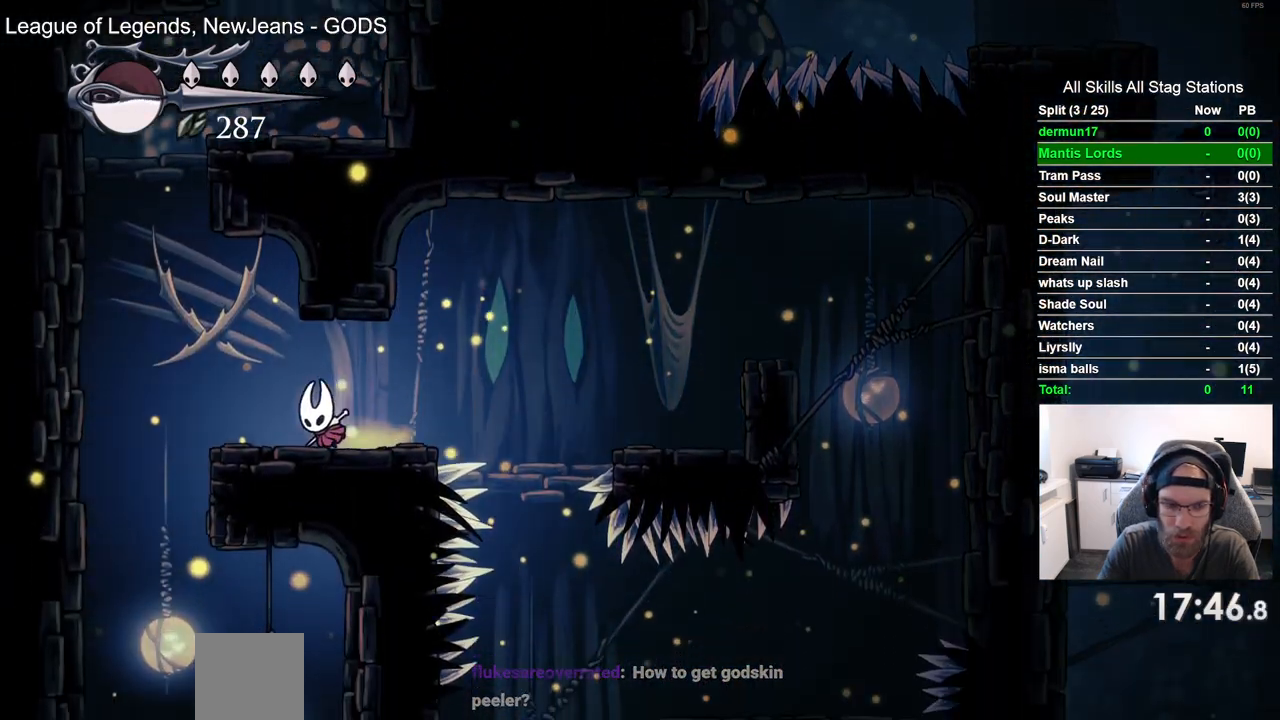
{"dt_ms": 500, "buttons": [], "left_stick": "center", "right_stick": "center", "events": [[400, "DPAD_LEFT", "up"]]}
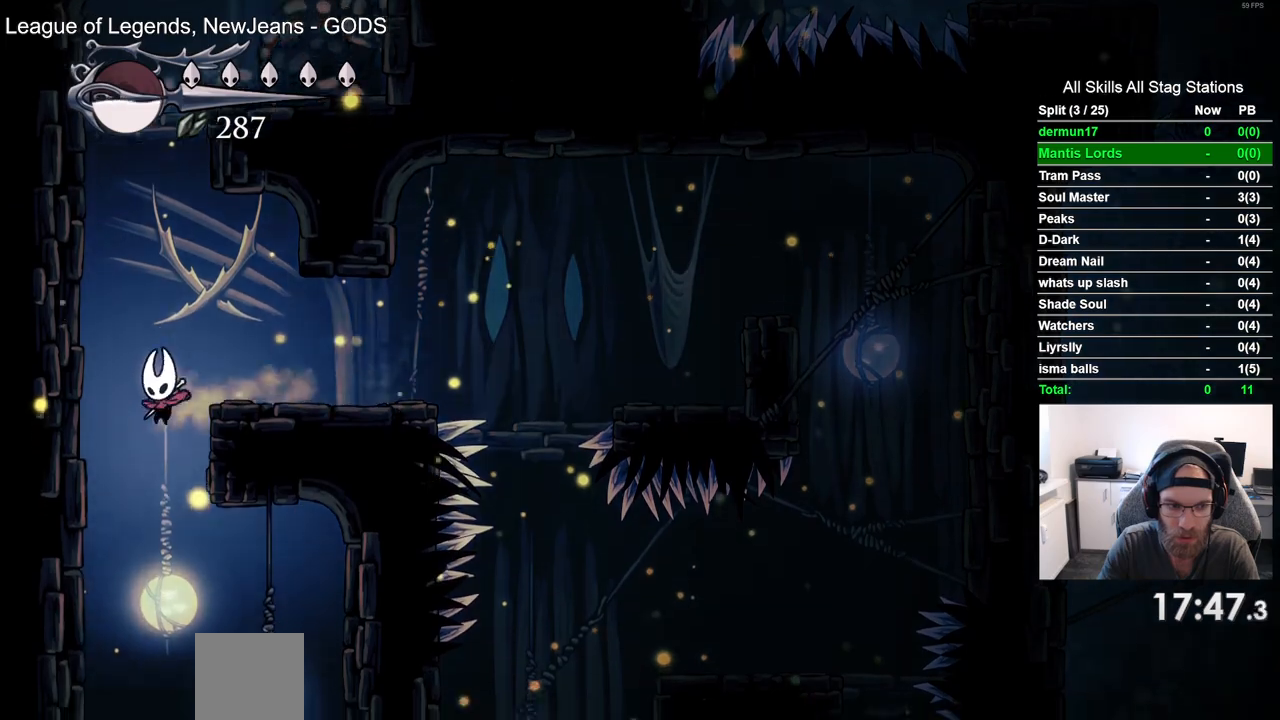
{"dt_ms": 500, "buttons": ["DPAD_RIGHT"], "left_stick": "center", "right_stick": "center", "events": [[17, "DPAD_RIGHT", "down"]]}
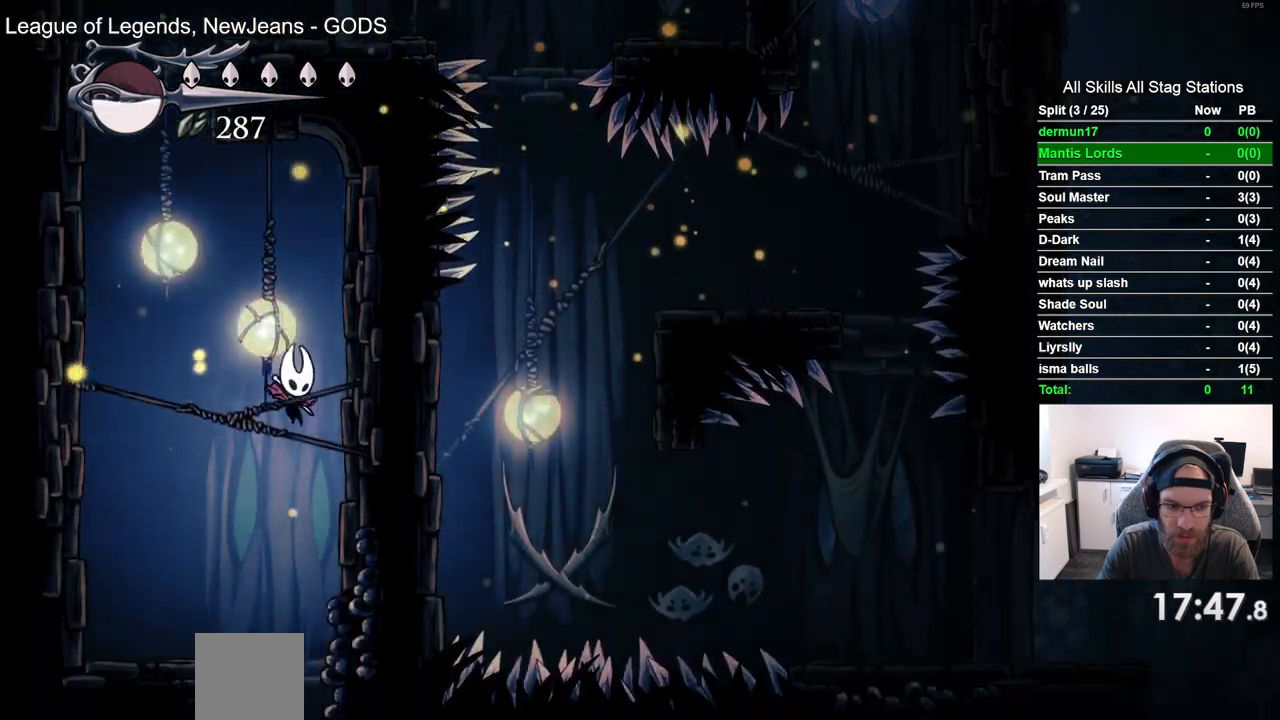
{"dt_ms": 500, "buttons": ["DPAD_RIGHT"], "left_stick": "center", "right_stick": "center", "events": []}
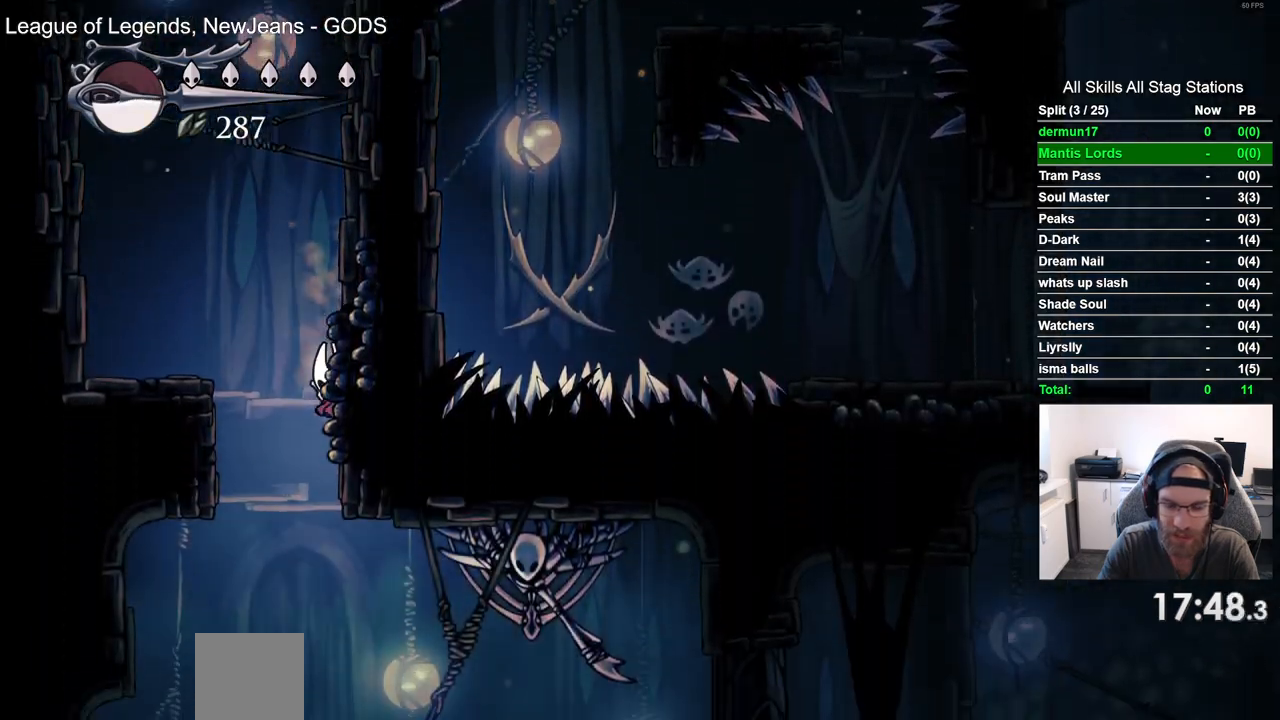
{"dt_ms": 500, "buttons": ["DPAD_RIGHT"], "left_stick": "center", "right_stick": "center", "events": []}
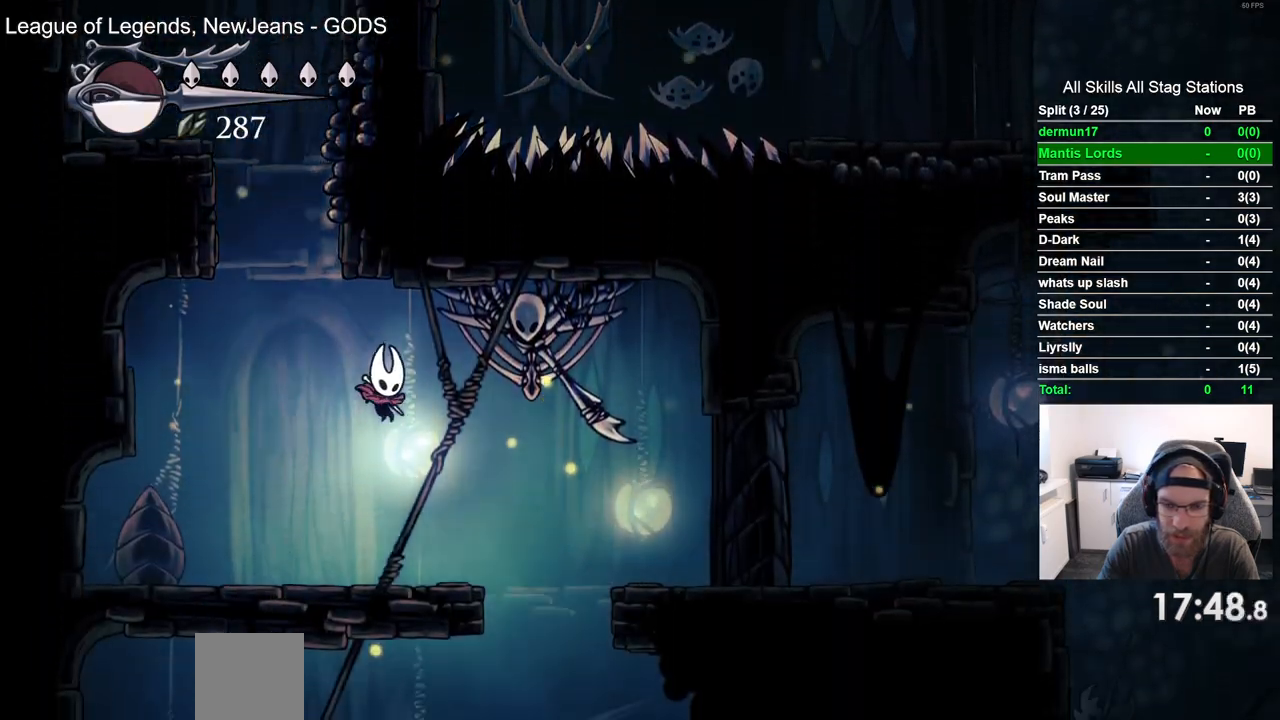
{"dt_ms": 500, "buttons": ["DPAD_RIGHT"], "left_stick": "center", "right_stick": "center", "events": []}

» What you need to do
Only the text of the entries belongs in the answer, copied exactly; the pictures stay out.

» Your solution
{"dt_ms": 500, "buttons": [], "left_stick": "center", "right_stick": "center", "events": [[400, "DPAD_LEFT", "up"]]}
{"dt_ms": 500, "buttons": ["DPAD_RIGHT"], "left_stick": "center", "right_stick": "center", "events": [[17, "DPAD_RIGHT", "down"]]}
{"dt_ms": 500, "buttons": ["DPAD_RIGHT"], "left_stick": "center", "right_stick": "center", "events": []}
{"dt_ms": 500, "buttons": ["DPAD_RIGHT"], "left_stick": "center", "right_stick": "center", "events": []}
{"dt_ms": 500, "buttons": ["DPAD_RIGHT"], "left_stick": "center", "right_stick": "center", "events": []}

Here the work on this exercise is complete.